This was originally published in City Coucilor Jake Auchincloss’ email newsletter

Two local corporations have spent $500K+ to campaign and lobby for retail pot. Sanctioned by Citizens United, they spent $328K in campaign contributions to defeat last year’s limit-or-ban referendum. Garden Remedies will begin selling in Newtonville by end of April. Cypress Tree Management has filed for a permit in Upper Falls.

Issue-oriented political action committees (PACs), funded by individuals, are standard in Newton. Corporate PACs are new. The difference is in the dollars.Garden Remedies and Cypress Tree spent:

~10X more than their opponents, the Opt Out committee (2018)
~10X more than the committee against the charter (2017)
~5X more than the committee for the charter (2017)
~30X more than the committee in favor of the last override (2012)

Where did the money go?

·  Paid door-knocking & phone calls

·  Direct mail

·  Facebook ads

·  Consulting fees to Five Corners Strategies. The public-relations firm also handles real estate, gambling and shale-gas drilling

The scale of spending was not disclosed until after the 2018 election due to a loophole. Political consultants tell vendors to post-date invoices for after the pre-election reporting deadline. Also undisclosed are the companies’ fees for land-use attorneys, who petition and lobby the city council. Based on conservative hourly-rate estimates, those fees bring total spending well above $500K.

At least six more companies could sell in Newton. One has already filed.

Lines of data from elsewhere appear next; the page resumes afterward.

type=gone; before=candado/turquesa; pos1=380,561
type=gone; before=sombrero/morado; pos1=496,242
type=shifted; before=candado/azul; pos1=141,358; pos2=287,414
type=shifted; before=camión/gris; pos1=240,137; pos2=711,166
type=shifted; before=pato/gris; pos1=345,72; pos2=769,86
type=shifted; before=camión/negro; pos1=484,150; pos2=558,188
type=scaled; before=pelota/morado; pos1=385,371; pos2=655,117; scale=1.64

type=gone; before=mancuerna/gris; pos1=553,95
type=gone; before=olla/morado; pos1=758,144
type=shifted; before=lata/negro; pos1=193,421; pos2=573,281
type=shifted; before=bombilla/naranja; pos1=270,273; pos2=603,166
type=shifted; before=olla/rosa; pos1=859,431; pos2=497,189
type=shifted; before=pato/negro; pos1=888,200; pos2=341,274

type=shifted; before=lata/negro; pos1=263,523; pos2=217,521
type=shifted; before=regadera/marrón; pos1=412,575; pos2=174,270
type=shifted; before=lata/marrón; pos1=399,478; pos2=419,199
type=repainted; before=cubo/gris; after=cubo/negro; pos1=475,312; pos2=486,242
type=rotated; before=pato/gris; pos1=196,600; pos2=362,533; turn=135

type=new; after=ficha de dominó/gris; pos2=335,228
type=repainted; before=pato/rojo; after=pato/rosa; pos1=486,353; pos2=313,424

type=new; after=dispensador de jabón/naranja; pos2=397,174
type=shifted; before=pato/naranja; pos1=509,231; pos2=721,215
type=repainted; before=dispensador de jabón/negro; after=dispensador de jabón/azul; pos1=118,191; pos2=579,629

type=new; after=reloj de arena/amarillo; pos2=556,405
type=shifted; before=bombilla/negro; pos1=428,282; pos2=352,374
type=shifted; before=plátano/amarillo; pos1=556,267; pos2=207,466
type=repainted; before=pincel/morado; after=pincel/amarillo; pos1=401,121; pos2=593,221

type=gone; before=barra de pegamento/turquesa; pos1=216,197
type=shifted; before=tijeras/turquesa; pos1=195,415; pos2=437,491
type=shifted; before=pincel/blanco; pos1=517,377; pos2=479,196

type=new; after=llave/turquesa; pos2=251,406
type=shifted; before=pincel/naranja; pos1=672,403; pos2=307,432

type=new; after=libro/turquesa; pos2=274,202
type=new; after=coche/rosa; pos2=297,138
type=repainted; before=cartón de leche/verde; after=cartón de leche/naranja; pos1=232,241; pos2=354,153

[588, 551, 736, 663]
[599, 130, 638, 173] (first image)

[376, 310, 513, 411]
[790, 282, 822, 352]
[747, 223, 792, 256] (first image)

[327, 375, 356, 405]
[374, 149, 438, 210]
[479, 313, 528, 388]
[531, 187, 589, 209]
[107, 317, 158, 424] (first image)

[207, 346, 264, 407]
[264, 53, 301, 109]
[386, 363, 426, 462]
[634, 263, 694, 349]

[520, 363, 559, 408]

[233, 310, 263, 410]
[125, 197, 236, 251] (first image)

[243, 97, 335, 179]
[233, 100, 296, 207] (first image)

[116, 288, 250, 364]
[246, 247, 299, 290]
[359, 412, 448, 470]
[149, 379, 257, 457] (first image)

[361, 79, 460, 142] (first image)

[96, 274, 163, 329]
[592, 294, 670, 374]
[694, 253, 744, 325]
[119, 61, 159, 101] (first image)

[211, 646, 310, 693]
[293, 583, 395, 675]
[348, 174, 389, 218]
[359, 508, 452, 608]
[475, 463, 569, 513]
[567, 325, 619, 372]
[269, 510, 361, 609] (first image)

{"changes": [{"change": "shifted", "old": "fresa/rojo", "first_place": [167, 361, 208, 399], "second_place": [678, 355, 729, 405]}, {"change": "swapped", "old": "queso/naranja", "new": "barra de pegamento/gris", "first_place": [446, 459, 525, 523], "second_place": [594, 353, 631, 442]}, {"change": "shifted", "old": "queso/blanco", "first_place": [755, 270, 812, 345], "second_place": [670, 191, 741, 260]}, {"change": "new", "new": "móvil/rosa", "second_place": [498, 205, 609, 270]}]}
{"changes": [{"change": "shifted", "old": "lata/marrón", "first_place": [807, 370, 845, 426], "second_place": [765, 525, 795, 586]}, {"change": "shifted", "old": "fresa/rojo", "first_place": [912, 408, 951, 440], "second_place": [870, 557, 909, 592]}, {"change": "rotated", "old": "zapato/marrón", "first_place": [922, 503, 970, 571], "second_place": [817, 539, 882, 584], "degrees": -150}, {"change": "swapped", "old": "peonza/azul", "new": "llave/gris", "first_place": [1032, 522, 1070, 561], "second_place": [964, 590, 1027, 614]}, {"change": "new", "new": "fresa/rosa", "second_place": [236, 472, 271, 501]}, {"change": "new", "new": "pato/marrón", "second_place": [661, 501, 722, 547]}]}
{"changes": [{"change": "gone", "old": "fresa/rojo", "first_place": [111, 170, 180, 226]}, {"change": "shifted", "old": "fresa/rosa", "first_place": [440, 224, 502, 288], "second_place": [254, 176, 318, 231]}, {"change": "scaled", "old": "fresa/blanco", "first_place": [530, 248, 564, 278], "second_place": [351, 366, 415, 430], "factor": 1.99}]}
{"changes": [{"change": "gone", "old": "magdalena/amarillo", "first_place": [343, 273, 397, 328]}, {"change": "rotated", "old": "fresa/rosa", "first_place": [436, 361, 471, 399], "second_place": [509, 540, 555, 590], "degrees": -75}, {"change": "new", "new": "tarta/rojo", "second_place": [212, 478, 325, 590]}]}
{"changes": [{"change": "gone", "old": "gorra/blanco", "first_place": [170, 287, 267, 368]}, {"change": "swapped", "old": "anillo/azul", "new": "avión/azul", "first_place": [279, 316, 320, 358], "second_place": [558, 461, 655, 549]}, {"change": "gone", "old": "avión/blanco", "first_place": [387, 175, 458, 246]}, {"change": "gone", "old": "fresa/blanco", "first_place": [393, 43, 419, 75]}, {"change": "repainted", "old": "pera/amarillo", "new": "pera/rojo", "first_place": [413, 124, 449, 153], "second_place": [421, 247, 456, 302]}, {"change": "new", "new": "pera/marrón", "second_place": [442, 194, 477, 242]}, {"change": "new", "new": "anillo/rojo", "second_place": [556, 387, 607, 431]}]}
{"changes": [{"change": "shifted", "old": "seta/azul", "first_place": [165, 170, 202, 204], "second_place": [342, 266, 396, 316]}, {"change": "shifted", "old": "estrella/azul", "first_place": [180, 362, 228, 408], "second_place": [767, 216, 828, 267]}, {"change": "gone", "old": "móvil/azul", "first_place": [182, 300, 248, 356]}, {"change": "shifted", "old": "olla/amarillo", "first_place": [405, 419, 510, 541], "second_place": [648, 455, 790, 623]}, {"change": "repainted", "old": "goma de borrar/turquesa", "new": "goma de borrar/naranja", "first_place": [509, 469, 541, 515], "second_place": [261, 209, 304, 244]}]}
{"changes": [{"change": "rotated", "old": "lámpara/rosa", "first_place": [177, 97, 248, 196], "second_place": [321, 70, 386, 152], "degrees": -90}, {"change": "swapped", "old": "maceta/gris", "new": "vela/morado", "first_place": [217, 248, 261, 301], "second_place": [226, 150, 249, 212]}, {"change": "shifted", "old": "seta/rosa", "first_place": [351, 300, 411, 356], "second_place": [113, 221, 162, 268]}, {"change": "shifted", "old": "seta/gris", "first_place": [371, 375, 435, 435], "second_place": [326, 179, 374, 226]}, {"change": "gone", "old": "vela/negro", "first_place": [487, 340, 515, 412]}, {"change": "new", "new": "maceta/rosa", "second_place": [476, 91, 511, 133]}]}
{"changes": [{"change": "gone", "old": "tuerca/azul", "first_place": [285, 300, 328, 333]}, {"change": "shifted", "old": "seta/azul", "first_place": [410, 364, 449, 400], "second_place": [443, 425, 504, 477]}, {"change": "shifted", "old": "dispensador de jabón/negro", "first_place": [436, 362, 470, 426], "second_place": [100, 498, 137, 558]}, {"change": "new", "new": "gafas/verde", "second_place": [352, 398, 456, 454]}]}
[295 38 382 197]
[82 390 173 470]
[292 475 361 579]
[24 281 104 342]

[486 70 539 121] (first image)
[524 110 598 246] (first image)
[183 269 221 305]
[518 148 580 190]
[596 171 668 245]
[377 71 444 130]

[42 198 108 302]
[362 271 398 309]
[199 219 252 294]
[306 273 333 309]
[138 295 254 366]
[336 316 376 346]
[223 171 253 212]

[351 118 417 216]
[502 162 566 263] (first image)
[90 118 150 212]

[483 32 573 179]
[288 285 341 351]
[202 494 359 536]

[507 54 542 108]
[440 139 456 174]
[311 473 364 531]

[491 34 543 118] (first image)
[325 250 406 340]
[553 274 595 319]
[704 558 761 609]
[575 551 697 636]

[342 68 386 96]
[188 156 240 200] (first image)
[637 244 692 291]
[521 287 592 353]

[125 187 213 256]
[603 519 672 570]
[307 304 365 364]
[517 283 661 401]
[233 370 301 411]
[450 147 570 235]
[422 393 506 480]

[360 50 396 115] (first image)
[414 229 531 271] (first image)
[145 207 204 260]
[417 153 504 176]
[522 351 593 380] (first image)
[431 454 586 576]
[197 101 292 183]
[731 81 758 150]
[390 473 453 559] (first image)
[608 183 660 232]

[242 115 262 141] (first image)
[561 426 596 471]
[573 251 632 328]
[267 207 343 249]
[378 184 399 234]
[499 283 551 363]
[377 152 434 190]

My perspective: (Disclosure: I supported Opt Out.) The 2018 referendum was poor form for democracy in Newton. The city council submitted a confusing and structurally biased ballot question. Then, two corporations spent unprecedented and undisclosed sums to sway the vote.

The 2016 election indicated that a majority of voters in Newton supported recreational use. The 2018 ballot sophistry and corporate electioneering were probably not necessary. But now unhealthy precedents have been set. The affair is a case study in how sorely the city misses rigorous local reporting.